- _Task to carry out_: Copy every one of the records below line for line, keeping each word, number, and punctuation mark unchanged.
<<<<
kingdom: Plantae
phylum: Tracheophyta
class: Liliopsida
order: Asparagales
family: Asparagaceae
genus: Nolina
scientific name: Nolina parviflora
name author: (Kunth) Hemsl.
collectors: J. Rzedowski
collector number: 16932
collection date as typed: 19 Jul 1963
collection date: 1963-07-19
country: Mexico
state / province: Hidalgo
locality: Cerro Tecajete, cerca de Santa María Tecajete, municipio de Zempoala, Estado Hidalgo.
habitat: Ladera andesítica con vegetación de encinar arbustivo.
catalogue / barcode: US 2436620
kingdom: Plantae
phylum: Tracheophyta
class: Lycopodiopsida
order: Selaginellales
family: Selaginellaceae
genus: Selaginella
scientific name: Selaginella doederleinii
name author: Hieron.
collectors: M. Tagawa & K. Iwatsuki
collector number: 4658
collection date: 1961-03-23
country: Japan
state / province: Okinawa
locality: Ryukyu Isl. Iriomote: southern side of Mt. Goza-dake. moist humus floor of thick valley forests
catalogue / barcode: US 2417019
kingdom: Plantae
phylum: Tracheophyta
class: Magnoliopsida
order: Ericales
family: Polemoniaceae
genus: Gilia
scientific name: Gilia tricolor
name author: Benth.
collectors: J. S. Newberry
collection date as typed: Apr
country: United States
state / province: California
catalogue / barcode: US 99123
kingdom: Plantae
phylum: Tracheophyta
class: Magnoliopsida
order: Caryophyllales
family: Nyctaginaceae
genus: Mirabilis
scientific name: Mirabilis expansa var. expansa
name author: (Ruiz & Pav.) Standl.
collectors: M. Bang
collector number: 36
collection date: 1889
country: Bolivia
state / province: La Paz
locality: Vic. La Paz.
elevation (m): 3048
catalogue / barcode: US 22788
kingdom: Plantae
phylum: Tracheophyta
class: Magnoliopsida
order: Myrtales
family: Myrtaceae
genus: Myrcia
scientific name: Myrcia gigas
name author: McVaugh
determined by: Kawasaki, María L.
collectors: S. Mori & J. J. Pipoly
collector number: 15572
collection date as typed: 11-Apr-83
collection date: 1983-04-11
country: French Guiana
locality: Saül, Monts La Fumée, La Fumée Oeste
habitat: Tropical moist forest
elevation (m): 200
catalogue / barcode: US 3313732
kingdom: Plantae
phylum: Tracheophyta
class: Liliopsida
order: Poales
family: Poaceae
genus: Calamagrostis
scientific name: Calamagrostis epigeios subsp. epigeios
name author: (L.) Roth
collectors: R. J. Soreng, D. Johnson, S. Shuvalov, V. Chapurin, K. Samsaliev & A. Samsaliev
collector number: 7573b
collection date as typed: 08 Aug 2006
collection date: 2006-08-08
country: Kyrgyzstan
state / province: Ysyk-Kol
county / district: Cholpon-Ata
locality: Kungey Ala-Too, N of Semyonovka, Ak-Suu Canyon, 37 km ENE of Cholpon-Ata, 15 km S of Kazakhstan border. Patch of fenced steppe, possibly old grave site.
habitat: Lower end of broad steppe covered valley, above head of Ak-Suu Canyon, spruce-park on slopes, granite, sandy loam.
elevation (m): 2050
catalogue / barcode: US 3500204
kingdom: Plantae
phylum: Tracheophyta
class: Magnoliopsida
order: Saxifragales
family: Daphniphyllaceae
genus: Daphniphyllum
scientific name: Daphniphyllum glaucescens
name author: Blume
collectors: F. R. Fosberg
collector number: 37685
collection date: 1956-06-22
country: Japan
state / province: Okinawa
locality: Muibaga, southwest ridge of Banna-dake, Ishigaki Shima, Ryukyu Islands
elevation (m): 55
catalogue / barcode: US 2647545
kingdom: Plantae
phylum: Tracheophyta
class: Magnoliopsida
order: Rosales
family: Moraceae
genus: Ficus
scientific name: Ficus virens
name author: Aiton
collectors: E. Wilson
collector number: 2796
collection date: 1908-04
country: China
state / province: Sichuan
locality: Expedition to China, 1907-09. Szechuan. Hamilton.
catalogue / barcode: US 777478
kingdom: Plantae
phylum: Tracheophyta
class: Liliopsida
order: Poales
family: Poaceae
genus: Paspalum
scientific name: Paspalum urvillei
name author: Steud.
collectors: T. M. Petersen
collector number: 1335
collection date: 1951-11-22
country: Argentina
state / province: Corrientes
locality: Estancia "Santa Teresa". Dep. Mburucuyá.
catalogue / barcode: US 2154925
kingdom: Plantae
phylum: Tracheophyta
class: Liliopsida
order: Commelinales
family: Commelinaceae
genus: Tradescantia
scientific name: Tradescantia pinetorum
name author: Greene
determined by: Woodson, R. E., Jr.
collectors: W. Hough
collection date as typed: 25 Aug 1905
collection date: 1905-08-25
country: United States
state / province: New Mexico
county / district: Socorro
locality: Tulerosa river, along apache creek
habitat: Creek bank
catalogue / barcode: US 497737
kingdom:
>>>>
- _Full output_:
kingdom: Plantae
phylum: Tracheophyta
class: Liliopsida
order: Asparagales
family: Asparagaceae
genus: Nolina
scientific name: Nolina parviflora
name author: (Kunth) Hemsl.
collectors: J. Rzedowski
collector number: 16932
collection date as typed: 19 Jul 1963
collection date: 1963-07-19
country: Mexico
state / province: Hidalgo
locality: Cerro Tecajete, cerca de Santa María Tecajete, municipio de Zempoala, Estado Hidalgo.
habitat: Ladera andesítica con vegetación de encinar arbustivo.
catalogue / barcode: US 2436620
kingdom: Plantae
phylum: Tracheophyta
class: Lycopodiopsida
order: Selaginellales
family: Selaginellaceae
genus: Selaginella
scientific name: Selaginella doederleinii
name author: Hieron.
collectors: M. Tagawa & K. Iwatsuki
collector number: 4658
collection date: 1961-03-23
country: Japan
state / province: Okinawa
locality: Ryukyu Isl. Iriomote: southern side of Mt. Goza-dake. moist humus floor of thick valley forests
catalogue / barcode: US 2417019
kingdom: Plantae
phylum: Tracheophyta
class: Magnoliopsida
order: Ericales
family: Polemoniaceae
genus: Gilia
scientific name: Gilia tricolor
name author: Benth.
collectors: J. S. Newberry
collection date as typed: Apr
country: United States
state / province: California
catalogue / barcode: US 99123
kingdom: Plantae
phylum: Tracheophyta
class: Magnoliopsida
order: Caryophyllales
family: Nyctaginaceae
genus: Mirabilis
scientific name: Mirabilis expansa var. expansa
name author: (Ruiz & Pav.) Standl.
collectors: M. Bang
collector number: 36
collection date: 1889
country: Bolivia
state / province: La Paz
locality: Vic. La Paz.
elevation (m): 3048
catalogue / barcode: US 22788
kingdom: Plantae
phylum: Tracheophyta
class: Magnoliopsida
order: Myrtales
family: Myrtaceae
genus: Myrcia
scientific name: Myrcia gigas
name author: McVaugh
determined by: Kawasaki, María L.
collectors: S. Mori & J. J. Pipoly
collector number: 15572
collection date as typed: 11-Apr-83
collection date: 1983-04-11
country: French Guiana
locality: Saül, Monts La Fumée, La Fumée Oeste
habitat: Tropical moist forest
elevation (m): 200
catalogue / barcode: US 3313732
kingdom: Plantae
phylum: Tracheophyta
class: Liliopsida
order: Poales
family: Poaceae
genus: Calamagrostis
scientific name: Calamagrostis epigeios subsp. epigeios
name author: (L.) Roth
collectors: R. J. Soreng, D. Johnson, S. Shuvalov, V. Chapurin, K. Samsaliev & A. Samsaliev
collector number: 7573b
collection date as typed: 08 Aug 2006
collection date: 2006-08-08
country: Kyrgyzstan
state / province: Ysyk-Kol
county / district: Cholpon-Ata
locality: Kungey Ala-Too, N of Semyonovka, Ak-Suu Canyon, 37 km ENE of Cholpon-Ata, 15 km S of Kazakhstan border. Patch of fenced steppe, possibly old grave site.
habitat: Lower end of broad steppe covered valley, above head of Ak-Suu Canyon, spruce-park on slopes, granite, sandy loam.
elevation (m): 2050
catalogue / barcode: US 3500204
kingdom: Plantae
phylum: Tracheophyta
class: Magnoliopsida
order: Saxifragales
family: Daphniphyllaceae
genus: Daphniphyllum
scientific name: Daphniphyllum glaucescens
name author: Blume
collectors: F. R. Fosberg
collector number: 37685
collection date: 1956-06-22
country: Japan
state / province: Okinawa
locality: Muibaga, southwest ridge of Banna-dake, Ishigaki Shima, Ryukyu Islands
elevation (m): 55
catalogue / barcode: US 2647545
kingdom: Plantae
phylum: Tracheophyta
class: Magnoliopsida
order: Rosales
family: Moraceae
genus: Ficus
scientific name: Ficus virens
name author: Aiton
collectors: E. Wilson
collector number: 2796
collection date: 1908-04
country: China
state / province: Sichuan
locality: Expedition to China, 1907-09. Szechuan. Hamilton.
catalogue / barcode: US 777478
kingdom: Plantae
phylum: Tracheophyta
class: Liliopsida
order: Poales
family: Poaceae
genus: Paspalum
scientific name: Paspalum urvillei
name author: Steud.
collectors: T. M. Petersen
collector number: 1335
collection date: 1951-11-22
country: Argentina
state / province: Corrientes
locality: Estancia "Santa Teresa". Dep. Mburucuyá.
catalogue / barcode: US 2154925
kingdom: Plantae
phylum: Tracheophyta
class: Liliopsida
order: Commelinales
family: Commelinaceae
genus: Tradescantia
scientific name: Tradescantia pinetorum
name author: Greene
determined by: Woodson, R. E., Jr.
collectors: W. Hough
collection date as typed: 25 Aug 1905
collection date: 1905-08-25
country: United States
state / province: New Mexico
county / district: Socorro
locality: Tulerosa river, along apache creek
habitat: Creek bank
catalogue / barcode: US 497737
kingdom:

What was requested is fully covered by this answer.